FAHRGÄSTE UND TARIFE

Rund ein Drittel der Fahrgeldeinnahmen erzielten die Bochum-Gelsenkirchener Straßenbahnen vor dem Ersten Weltkrieg im Berufsverkehr. Die Linie 8 wurde insbesondere von Mitarbeitenden der metallverarbeitenden Betriebe in Linden und Dahlhausen sowie von Beschäftigten der Henrichshütte genutzt.

Darüber hinaus lag die Steinkohlenzeche „Friedlicher Nachbar“ in Linden im Einzugsbereich der Strecke. Anders als Industriearbeiter wohnten Bergleute überwiegend in direkter Nachbarschaft der Bergwerke. Sie waren nicht auf die Straßenbahn angewiesen.

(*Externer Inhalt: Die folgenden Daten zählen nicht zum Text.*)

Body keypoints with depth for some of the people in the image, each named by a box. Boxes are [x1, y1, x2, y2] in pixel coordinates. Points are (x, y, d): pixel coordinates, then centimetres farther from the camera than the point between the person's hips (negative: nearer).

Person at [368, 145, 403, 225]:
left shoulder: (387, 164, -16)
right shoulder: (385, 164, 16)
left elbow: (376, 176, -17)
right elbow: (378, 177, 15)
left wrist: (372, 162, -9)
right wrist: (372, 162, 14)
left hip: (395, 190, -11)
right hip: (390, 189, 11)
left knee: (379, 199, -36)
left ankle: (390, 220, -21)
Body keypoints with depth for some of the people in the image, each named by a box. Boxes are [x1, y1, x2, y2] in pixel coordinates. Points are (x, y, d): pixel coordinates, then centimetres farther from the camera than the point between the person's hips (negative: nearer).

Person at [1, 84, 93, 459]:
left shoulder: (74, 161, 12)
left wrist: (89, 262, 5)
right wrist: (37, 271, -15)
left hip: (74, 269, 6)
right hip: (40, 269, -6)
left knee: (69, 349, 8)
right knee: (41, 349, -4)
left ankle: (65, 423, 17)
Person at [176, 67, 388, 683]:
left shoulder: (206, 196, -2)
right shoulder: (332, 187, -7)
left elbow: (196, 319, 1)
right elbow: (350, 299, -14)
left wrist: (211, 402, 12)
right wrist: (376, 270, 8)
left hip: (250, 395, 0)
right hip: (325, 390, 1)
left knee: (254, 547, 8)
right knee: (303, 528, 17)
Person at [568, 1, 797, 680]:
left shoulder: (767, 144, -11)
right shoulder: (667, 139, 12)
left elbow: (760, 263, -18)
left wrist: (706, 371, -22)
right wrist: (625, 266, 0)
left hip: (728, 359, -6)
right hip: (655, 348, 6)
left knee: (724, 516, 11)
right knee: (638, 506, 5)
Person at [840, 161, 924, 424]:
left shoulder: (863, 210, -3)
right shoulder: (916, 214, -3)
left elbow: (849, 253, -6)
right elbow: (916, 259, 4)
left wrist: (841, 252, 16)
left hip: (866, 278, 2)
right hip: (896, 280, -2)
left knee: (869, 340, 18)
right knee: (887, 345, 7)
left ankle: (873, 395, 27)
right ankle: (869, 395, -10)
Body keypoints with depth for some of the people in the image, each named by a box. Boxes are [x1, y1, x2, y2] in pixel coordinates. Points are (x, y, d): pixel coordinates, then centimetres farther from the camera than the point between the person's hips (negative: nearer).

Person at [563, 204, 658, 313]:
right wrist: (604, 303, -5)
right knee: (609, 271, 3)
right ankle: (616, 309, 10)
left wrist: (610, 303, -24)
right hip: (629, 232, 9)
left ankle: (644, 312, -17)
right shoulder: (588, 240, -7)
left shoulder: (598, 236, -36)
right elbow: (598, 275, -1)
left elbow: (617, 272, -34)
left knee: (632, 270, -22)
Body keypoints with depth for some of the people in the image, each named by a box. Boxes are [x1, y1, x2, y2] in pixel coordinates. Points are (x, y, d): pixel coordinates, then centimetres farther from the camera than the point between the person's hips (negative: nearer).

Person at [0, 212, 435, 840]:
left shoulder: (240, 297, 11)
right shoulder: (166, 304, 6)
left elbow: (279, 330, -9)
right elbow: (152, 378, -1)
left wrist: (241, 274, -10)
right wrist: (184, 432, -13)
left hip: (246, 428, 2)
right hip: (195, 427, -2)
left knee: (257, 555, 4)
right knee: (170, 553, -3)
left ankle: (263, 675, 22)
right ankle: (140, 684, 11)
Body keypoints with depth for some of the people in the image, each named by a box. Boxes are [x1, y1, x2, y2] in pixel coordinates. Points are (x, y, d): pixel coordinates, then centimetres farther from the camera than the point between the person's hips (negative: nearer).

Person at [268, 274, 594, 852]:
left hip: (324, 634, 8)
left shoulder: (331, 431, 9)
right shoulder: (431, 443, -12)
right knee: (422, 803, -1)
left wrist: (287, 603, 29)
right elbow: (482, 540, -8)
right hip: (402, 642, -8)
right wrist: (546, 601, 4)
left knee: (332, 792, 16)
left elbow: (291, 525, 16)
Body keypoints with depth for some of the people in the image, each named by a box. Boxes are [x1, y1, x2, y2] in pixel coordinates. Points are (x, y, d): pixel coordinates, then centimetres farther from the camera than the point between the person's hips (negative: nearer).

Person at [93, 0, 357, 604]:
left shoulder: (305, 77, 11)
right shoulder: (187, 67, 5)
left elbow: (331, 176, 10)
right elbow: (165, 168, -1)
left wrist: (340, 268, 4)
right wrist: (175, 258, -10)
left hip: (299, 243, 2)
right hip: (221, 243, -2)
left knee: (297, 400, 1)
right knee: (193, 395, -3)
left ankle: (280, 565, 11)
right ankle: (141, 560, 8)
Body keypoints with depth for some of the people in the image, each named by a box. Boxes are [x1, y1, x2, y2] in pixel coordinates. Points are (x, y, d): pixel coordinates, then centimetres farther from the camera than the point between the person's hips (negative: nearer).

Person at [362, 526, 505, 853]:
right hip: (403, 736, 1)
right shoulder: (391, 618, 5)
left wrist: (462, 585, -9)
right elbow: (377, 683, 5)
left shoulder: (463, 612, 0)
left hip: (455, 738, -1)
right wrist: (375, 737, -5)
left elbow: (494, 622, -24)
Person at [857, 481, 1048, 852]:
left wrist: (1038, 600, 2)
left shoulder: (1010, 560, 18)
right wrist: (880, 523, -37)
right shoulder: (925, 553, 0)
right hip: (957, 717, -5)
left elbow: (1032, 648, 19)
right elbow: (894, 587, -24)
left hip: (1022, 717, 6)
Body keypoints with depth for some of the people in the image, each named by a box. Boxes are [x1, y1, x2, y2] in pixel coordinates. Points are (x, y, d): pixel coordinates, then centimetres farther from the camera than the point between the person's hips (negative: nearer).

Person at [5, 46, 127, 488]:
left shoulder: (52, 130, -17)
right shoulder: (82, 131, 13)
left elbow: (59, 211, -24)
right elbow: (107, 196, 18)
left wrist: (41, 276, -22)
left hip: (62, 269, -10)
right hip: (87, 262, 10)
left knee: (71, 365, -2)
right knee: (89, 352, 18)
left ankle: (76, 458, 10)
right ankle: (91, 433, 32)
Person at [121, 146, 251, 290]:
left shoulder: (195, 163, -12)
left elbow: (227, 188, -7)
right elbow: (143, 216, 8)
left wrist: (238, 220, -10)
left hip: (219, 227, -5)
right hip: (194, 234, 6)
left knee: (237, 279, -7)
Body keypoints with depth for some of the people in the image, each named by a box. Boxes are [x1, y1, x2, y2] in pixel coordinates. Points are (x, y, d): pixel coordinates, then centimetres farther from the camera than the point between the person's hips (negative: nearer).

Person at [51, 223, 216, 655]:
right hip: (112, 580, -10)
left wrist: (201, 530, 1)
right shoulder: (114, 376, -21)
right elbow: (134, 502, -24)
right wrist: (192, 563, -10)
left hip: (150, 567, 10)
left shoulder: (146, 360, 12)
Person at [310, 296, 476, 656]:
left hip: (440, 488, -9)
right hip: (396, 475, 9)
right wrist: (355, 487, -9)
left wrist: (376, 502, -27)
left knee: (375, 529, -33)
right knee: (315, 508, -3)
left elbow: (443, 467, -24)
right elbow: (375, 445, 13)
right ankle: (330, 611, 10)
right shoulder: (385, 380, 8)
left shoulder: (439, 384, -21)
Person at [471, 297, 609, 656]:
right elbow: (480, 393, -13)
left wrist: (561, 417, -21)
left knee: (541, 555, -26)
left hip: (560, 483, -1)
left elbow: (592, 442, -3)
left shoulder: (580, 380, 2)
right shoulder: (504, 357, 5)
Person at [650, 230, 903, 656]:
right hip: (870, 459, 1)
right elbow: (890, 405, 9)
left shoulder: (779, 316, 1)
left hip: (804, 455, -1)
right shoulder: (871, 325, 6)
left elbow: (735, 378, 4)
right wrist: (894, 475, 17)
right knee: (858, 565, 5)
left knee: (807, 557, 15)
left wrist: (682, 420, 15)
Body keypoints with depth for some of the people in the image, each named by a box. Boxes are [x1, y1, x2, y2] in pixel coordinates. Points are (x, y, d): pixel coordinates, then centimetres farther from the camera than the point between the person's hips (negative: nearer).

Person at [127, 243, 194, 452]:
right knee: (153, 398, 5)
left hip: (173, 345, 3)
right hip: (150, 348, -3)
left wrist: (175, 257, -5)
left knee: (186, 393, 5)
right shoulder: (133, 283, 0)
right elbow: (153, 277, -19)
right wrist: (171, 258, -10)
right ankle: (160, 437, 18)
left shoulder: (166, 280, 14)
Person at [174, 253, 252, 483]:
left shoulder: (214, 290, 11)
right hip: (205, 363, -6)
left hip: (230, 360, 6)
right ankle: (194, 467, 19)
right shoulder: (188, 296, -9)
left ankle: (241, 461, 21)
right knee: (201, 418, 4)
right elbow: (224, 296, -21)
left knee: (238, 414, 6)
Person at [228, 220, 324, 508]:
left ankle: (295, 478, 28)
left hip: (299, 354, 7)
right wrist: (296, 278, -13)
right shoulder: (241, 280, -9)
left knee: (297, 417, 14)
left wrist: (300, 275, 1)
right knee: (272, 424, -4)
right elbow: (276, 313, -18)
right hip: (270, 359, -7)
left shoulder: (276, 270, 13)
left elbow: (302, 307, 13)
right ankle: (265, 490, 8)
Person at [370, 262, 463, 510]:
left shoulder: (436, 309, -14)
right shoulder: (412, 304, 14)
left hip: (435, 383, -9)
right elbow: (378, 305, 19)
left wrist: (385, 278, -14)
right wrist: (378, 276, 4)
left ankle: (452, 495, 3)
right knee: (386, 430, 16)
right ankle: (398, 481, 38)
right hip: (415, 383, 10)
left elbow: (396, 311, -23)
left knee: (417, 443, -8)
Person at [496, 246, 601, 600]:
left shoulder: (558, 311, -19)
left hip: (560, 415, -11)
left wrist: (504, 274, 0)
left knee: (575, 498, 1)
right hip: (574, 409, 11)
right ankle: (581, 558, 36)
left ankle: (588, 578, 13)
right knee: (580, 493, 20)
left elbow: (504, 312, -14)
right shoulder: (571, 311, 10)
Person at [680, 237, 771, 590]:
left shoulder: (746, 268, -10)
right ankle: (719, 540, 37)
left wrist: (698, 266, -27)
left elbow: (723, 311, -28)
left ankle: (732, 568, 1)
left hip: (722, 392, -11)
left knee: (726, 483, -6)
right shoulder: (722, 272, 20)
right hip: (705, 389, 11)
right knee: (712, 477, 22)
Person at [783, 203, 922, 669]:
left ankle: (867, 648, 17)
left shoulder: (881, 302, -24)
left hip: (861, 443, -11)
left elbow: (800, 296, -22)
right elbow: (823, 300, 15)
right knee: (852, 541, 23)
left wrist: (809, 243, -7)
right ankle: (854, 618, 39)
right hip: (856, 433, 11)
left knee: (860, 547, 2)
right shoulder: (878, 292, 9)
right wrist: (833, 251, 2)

Sonderwagen für Arbeiter wurden nicht eingesetzt. Stattdessen sorgte die Straßenbahn auf den stark frequentierten Linien für ein ausreichendes Fahrtenangebot: Auf der Strecke von Bochum nach Hattingen wurden täglich 150 Fahrten angeboten, auf dem Teilstück von Linden nach Dahlhausen waren es immerhin 90 Fahrten.

Der bis zum Ersten Weltkrieg gültige Tarif war ein sogenannter „Zonentarif“. Eine Zone entsprach durchschnittlich einer Haltestellendistanz von 1,15 Kilometer und kostete 5 Pfennig. Die Fahrscheinpreise stiegen in 5-Pfennig-Schritten bis zur höchsten Preisstufe für 50 Pfennig.

Die detailliertesten Daten zur Fahrgastfrequenz sowie zu den verkauften Fahrscheinen liegen für das Jahr 1907 vor. Sie wurden damals von Ferdinand Schöningh für seine Promotion über die Kleinbahnen im rheinisch-westfälischen Kohlenrevier erhoben.

NUMMER 2 IM NETZ


Mit 2.331.254 beförderten Personen war die Verbindung von Bochum nach Hattingen die zweitstärkste Verbindung im Netz. Spitzenreiter war die Linie von Gelsenkirchen-Schalke nach Wattenscheid mit 2.600.252 Fahrgästen. Am häufigsten wurden Fahrscheine für 10 Pfennig verkauft. Das entsprach einer durchschnittlichen Haltestellendistanz von 2,25 Kilometern. Gemessen wurde jeweils von der Einstieghaltestelle.

Für Dauerfahrgäste und Schüler gab es Schüler- und Zeitkarten. Für das einen Monat gültige Abonnement zahlten Schüler 3,50 Mark für die 10-Pfennig-Distanz. Der Preis für Dauerfahrgäste lag 1907 bei 6,20 Mark. Das lohnte sich bei mehr als drei Fahrten pro Tag.

Die Fahrscheine selbst waren vergleichsweise groß und unübersichtlich. Nur so war es möglich, auf jedem Fahrschein das gesamte Liniennetz so abzubilden, dass die Schaffner die gelöste Distanz mit der Zange „lochen“ konnten.

Der nachfolgend gezeigte, 1914 ausgegebene 10-Pfennig-Fahrschein für das Bochumer Netz war 11,8 cm hoch und 7,8 cm breit. Am unteren Bildrand ist die Endstelle „Hattingen Post“ zu erkennen. Um den Schaffnern die Arbeit zu erleichtern, wurden häufig frequentierte 10-Pfennig-Strecken separat ausgewiesen (Sammlung Wolfgang Hilger / Sammlung Ludwig Schönefeld).

Bitte klicken Sie das Bild an, um eine größere Darstellung des Fahrscheins zu sehen!

Auf der als Beitragsbild gezeigten Postkarte (Verlag Wilhelm Fülle, Barmen – Sammlung Hans-Dieter Pöppe), warten Passanten und Fahrgäste zwischen dem Kreishaus und der Haltestelle am Bahnhof auf die Abfahrt der Straßenbahn. Triebwagen 156 gehört zu den 1908 ausgelieferten Weyer-Triebwagen. Das Motiv könnte gut in der Fahrplanperiode 1912/13 entstanden sein, als nur die Linie 2 auf der Relation von Hattingen nach Bochum verkehrte.